De nombreuses constructions restent endommagées
Je suis arrivé à Naplouse le 11 octobre. J’ai visité les sites déclarés endommagés ou détruits par Le Journal des Arts. Or, tant ce journal que Martin Weyl étaient dans l’erreur lorsqu’ils ont estimé les dégâts subis par la mosquée al-Khadrah. L’extension récente de l’édifice, aujourd’hui presque entièrement détruite, est la partie qui a le plus souffert. Par ailleurs, la façade historique de la salle des prières a été arrachée par un bulldozer armé israélien. Enfin, la coupole de la mosquée s’est effondrée sur le bossage de la première voûte. C’est cet élément, vieux de plus de mille ans – il appartenait à l’église byzantine, transformée en mosquée, et non pas édifée, en 1187 – qui a été reconstruit en quelques mois. Les pierres fraîchement posées et les traces récentes de mortier correspondent exactement aux parties endommagées, comme en témoignent des photographies prises à la mi-avril 2002. Deux autres mosquées historiques, bâties il y a seize cents ans (il s’agit là encore d’églises byzantines reconverties), ont également été touchées par des armes lourdes : al-Satoun, dont les dégradations sont moins importantes que les 20 % annoncés par Le Journal des Arts, et al-Kabeer. Situé au cœur même du souk, ce complexe historique, bien qu’il ait conservé son édifice principal, a perdu un bâtiment entier.
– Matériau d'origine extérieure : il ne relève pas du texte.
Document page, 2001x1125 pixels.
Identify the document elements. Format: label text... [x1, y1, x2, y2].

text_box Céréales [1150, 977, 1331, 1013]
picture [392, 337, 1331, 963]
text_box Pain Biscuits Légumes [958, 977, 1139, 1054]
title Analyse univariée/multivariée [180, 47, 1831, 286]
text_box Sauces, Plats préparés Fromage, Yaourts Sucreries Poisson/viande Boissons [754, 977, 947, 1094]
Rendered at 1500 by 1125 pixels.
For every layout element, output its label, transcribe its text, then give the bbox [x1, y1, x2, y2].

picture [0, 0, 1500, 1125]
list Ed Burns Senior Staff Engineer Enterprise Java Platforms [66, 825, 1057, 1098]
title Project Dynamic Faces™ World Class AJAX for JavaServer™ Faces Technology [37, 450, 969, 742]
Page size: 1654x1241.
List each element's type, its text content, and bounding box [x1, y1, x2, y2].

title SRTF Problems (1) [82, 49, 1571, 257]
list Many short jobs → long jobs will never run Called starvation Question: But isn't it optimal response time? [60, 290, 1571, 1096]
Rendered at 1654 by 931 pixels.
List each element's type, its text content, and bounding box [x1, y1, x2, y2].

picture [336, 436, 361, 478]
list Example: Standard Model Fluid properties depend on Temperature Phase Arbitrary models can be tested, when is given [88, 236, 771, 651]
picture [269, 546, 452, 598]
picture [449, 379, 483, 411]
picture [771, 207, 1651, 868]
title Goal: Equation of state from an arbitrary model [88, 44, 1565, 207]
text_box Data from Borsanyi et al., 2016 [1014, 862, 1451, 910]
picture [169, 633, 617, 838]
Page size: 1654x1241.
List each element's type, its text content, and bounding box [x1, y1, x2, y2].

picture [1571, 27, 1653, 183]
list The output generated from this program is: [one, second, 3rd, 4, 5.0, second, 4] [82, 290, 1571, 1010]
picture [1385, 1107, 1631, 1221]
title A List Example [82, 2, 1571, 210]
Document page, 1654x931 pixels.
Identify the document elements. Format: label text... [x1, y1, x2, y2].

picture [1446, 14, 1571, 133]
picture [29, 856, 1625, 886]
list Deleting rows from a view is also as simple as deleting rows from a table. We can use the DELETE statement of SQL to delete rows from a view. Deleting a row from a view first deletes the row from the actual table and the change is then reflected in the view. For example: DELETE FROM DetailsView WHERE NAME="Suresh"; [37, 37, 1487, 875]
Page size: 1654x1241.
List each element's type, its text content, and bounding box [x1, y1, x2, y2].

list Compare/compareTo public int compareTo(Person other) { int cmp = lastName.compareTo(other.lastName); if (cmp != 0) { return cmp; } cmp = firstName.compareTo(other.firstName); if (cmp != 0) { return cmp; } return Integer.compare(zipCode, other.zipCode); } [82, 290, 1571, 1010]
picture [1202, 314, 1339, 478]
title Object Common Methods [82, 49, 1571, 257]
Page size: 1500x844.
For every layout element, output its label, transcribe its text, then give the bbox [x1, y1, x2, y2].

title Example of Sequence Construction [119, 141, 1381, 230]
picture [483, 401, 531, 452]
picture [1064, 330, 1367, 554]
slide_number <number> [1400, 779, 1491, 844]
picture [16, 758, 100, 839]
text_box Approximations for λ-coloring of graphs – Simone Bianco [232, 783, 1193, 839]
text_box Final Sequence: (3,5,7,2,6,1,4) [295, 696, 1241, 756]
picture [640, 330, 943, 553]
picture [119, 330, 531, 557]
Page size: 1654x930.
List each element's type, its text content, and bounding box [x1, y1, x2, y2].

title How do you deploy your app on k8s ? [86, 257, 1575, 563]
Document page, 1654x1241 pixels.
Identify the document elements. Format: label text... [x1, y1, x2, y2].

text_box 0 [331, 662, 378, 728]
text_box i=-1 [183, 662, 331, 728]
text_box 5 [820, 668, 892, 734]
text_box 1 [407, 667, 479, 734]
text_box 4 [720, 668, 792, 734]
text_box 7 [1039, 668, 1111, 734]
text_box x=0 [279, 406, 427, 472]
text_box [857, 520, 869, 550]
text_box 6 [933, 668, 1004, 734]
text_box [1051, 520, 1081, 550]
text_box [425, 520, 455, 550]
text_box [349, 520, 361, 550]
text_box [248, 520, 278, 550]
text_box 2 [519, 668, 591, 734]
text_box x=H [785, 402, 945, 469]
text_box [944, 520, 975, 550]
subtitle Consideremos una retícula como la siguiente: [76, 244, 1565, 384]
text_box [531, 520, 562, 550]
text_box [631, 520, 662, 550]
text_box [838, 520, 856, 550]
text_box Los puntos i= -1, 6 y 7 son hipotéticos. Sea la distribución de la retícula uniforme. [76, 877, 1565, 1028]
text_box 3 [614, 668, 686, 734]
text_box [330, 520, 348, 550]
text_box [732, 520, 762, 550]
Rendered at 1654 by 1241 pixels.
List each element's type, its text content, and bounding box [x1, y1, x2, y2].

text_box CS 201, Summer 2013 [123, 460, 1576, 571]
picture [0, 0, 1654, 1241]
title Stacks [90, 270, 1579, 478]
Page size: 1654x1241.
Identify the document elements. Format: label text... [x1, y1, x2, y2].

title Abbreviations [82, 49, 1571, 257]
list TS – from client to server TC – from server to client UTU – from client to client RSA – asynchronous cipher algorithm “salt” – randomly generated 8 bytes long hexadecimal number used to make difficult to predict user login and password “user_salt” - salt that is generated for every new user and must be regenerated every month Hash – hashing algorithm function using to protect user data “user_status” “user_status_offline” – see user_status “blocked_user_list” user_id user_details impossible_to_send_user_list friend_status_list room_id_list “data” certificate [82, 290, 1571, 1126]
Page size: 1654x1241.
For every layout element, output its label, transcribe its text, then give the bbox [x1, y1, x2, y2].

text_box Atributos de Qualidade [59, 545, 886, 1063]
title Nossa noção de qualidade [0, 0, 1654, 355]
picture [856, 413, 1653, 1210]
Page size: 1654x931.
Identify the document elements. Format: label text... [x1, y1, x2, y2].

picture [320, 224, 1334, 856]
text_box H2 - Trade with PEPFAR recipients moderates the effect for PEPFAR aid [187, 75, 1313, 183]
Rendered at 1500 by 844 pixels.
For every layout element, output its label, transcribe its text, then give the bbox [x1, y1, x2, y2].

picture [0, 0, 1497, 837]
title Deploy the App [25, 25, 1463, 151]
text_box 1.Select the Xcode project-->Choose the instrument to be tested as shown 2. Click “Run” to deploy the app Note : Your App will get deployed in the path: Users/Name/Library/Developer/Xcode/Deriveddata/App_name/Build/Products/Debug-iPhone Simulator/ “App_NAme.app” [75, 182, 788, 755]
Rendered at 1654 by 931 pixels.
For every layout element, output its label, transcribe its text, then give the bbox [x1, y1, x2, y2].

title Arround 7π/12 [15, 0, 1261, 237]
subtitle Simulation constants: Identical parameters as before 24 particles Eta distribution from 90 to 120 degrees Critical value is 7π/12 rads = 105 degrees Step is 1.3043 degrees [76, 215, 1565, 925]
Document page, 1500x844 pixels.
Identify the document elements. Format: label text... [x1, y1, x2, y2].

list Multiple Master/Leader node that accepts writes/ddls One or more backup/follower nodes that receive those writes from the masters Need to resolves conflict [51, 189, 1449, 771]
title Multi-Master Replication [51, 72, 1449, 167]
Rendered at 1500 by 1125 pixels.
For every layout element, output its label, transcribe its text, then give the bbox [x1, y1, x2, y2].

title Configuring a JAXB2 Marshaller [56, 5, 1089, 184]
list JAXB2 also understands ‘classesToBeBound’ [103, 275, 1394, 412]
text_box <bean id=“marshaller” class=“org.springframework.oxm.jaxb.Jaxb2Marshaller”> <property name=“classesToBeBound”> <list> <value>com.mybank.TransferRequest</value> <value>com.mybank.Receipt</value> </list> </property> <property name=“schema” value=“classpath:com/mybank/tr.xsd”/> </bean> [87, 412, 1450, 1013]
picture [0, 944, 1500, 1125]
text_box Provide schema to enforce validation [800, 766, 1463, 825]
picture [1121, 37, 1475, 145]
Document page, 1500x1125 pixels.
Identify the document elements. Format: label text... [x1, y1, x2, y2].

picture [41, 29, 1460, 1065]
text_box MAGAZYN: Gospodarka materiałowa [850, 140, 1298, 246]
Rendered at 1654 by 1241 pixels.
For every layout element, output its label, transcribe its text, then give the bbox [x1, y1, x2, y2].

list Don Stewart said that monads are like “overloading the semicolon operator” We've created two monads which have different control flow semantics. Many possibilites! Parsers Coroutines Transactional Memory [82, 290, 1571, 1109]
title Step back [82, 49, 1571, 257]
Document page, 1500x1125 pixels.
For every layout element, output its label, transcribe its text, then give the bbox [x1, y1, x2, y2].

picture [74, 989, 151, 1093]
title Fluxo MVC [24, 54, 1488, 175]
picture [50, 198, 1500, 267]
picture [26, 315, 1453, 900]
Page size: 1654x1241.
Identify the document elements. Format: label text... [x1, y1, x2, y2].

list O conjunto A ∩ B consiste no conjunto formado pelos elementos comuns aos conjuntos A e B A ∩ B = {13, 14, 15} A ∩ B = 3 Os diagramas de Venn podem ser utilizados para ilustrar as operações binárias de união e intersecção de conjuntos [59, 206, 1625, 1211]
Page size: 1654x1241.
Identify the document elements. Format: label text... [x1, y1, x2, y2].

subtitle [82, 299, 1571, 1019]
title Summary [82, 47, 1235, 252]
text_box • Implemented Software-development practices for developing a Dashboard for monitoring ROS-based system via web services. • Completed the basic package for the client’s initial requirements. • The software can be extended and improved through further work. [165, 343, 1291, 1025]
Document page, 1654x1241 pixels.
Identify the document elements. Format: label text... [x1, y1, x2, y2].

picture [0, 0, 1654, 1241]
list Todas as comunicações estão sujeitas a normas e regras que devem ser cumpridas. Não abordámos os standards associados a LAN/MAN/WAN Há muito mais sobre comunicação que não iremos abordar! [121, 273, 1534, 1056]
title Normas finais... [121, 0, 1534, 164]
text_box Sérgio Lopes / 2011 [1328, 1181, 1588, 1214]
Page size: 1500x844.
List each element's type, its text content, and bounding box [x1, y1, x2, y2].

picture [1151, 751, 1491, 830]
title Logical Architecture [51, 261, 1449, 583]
Une grande partie des bâtiments publics a été restaurée par les Palestiniens, mais de nombreuses constructions restent endommagées, notamment les décors des maisons de quartier, vieilles de plusieurs siècles. Ces hosh (maisons traditionnelles avec cour intérieure), en pierres couleur miel, abritent des familles nombreuses et constituent le fondement de la vieille ville. Elles ont été rasées par dizaines, tandis que d’autres sont partiellement détruites. La destruction des arches transversales en pierre qui ponctuent les ruelles pourrait en outre entraîner d’autres effondrements. Seul le centre du vieux souk paraît avoir conservé un semblant de vie ; quelques-uns de ses 20 000 habitants déambulent dans les ruelles étroites et sinueuses, achetant des légumes sur des étals improvisés, fumant assis sur le pas de leur porte ou donnant négligemment des coups de pied dans un ballon. Si le souk a été épargné par les tirs d’armes lourdes, c’est en raison de son inaccessibilité. L’armée israélienne a essayé de se frayer un passage à l’aide de tanks et de bulldozers, et en menant des attaques par hélicoptères Apache et avions de combat F-16. Les bâtiments en pierre ont été défoncés, écrasés. Dans le cœur du souk, bombardé par un F-16, six grandes hosh, deux usines à savon ottomanes du XVIIe siècle et un caravansérail  ont été réduits à l’état de décombres. Seules quelques voûtes en pierre se dressent encore sur les bords du cratère. L’explosion a également détruit la façade côté rue de l’église orthodoxe grecque, aujourd’hui reconstruite. La manufacture historique de la ville a également subi des dommages considérables. Comme pour le hammam, les forces israéliennes ont déclaré que les bâtiments de l’usine étaient occupés par des militants. Elles ont évacué des centaines de riverains dans des écoles voisines avant de bombarder la zone. Les déclarations israéliennes n’expliquent pas pourquoi, deux mois plus tard, l’armée est retournée sur les lieux afin de niveler les décombres du caravansérail. Le site devrait faire l’objet d’un projet de restauration d’un coût de 3,5 millions d’euros financé par l’Union européenne.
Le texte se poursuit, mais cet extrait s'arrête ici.